Wladimir I. Lenin 19051010 Die Vertretung der SDAPR im Internationalen Sozialistischen Büro

Wladimir I. Lenin: Die Vertretung der SDAPR

im Internationalen Sozialistischen Büro1

[Proletarij", Nr. 20, 27. September/10. Oktober 1905. Nach Lenin, Sämtliche Werke, Band 8, Wien-Berlin 1931, S. 370-372]
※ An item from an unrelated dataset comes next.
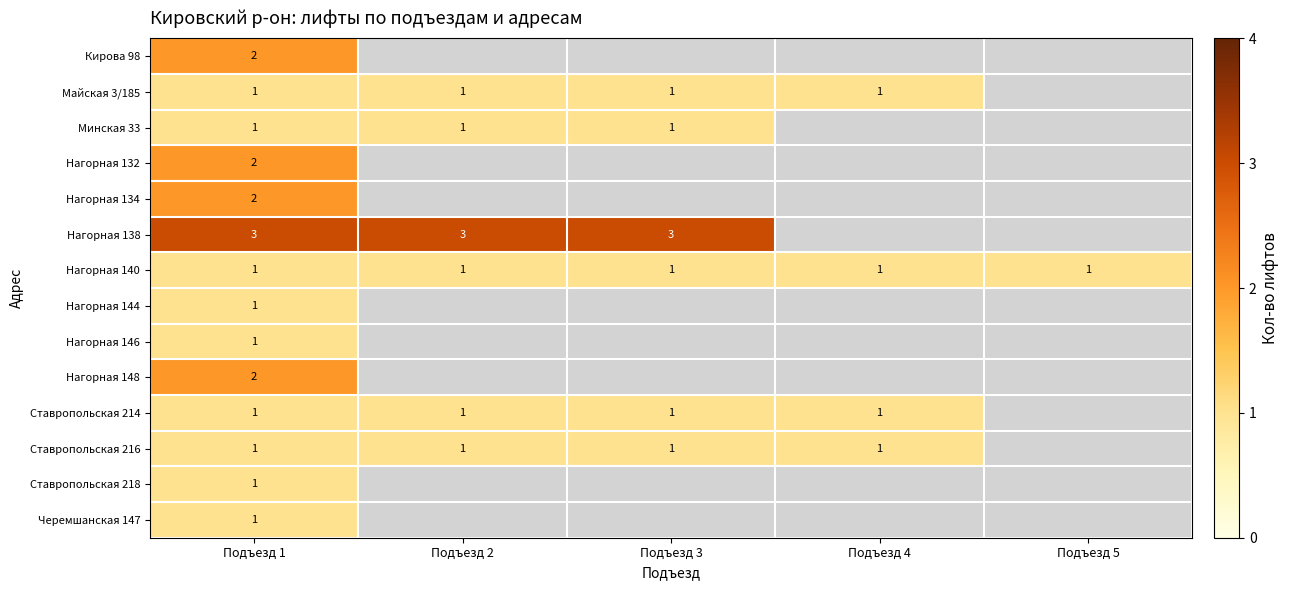

True or false: Майская 3/185 has a value of 0 at Подъезд 1.

False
Die „Konstituierende Konferenz des Südens" der Menschewiki hat zu dieser Frage die folgende Resolution angenommen:

Nach Kenntnisnahme der Dokumente, aus denen hervorgeht, dass Genosse Lenin, ohne in der Frage der Vertretung der SDAPR im Internationalen Büro irgendwelche Schritte zur Verständigung mit der ,Minderheit' unternommen zu haben, diese Frage dort zum Kampfobjekt der beiden Teile der Partei gemacht und belanglose fraktionelle Meinungsverschiedenheiten in den Vordergrund gestellt hat, drückt die Konferenz der Organisationen des Südens ihr tiefes Bedauern darüber aus, bittet gleichzeitig den Genossen Plechanow, unseren Teil der Partei im Internationalen Büro weiter zu vertreten, und wendet sich an alle Organisationen der ,Mehrheit' mit dem Vorschlage, sich sofort über diese Frage zu äußern und Genossen Plechanow sowohl im Interesse der von uns angestrebten Einheit als auch um das uns allen gleich teure Prestige der SDAPR in den Augen aller übrigen sozialistischen Parteien der anderen Länder zu wahren, mit dieser Vertretung zu betrauen."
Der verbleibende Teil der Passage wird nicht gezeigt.